START Data shown

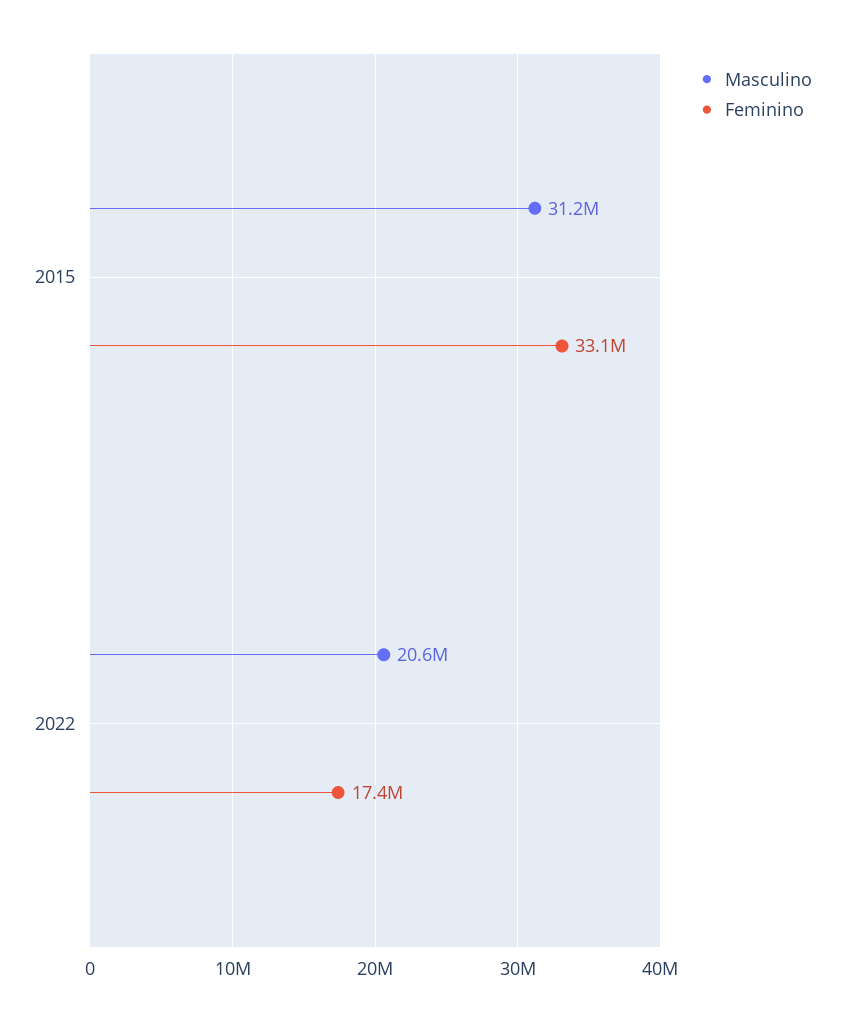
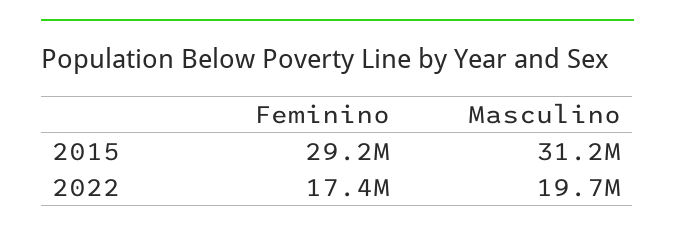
  {
    "Masculino": {
      "2015": 31200000,
-     "2022": 20600000
+     "2022": 19700000
    },
    "Feminino": {
-     "2015": 33100000,
+     "2015": 29200000,
      "2022": 17400000
    }
  }

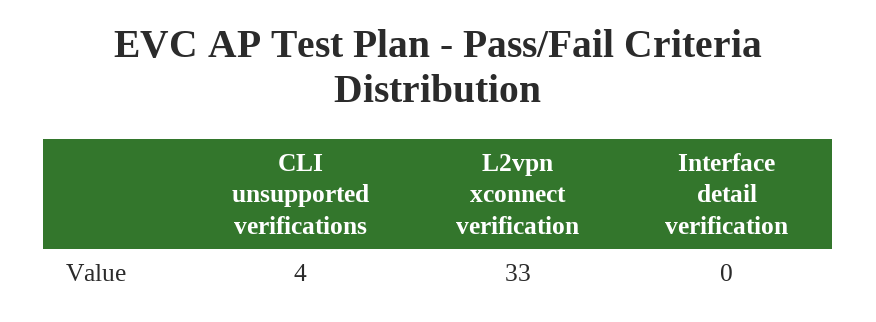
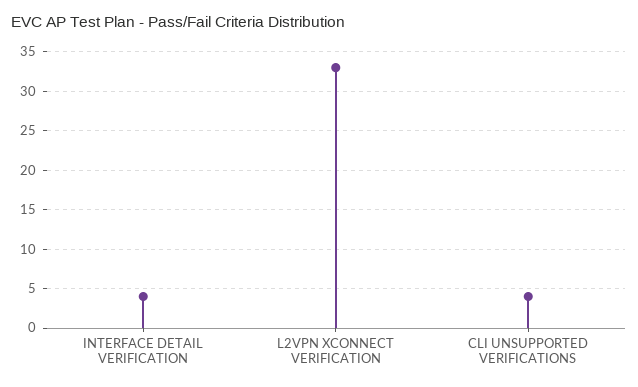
  {
    "CLI unsupported verifications": 4,
    "L2vpn xconnect verification": 33,
-   "Interface detail verification": 0
+   "Interface detail verification": 4
  }

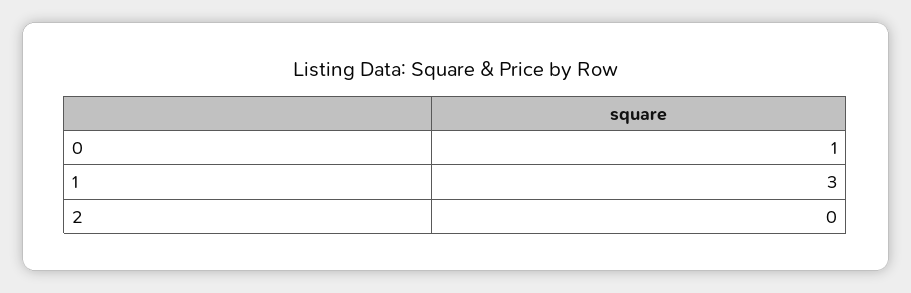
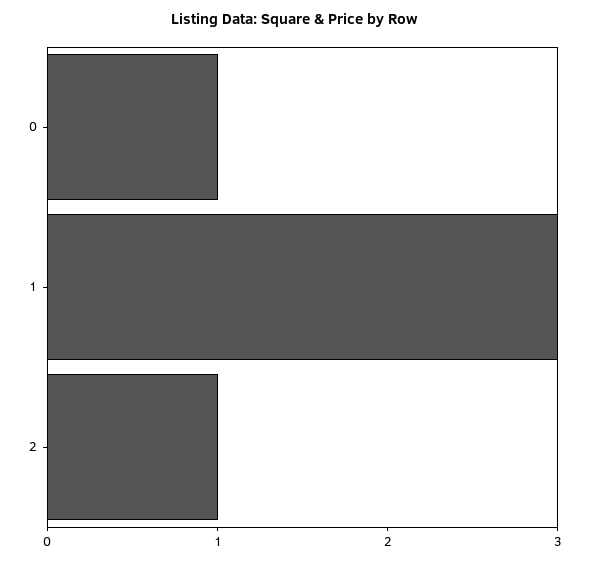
  {
    "0": 1,
    "1": 3,
-   "2": 0
+   "2": 1
  }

END Data shown

What to produce
Please reproduce the records above exactly, leaving out every picture.

Answer to the problem
  {
    "Masculino": {
      "2015": 31200000,
-     "2022": 20600000
+     "2022": 19700000
    },
    "Feminino": {
-     "2015": 33100000,
+     "2015": 29200000,
      "2022": 17400000
    }
  }

  {
    "CLI unsupported verifications": 4,
    "L2vpn xconnect verification": 33,
-   "Interface detail verification": 0
+   "Interface detail verification": 4
  }

  {
    "0": 1,
    "1": 3,
-   "2": 0
+   "2": 1
  }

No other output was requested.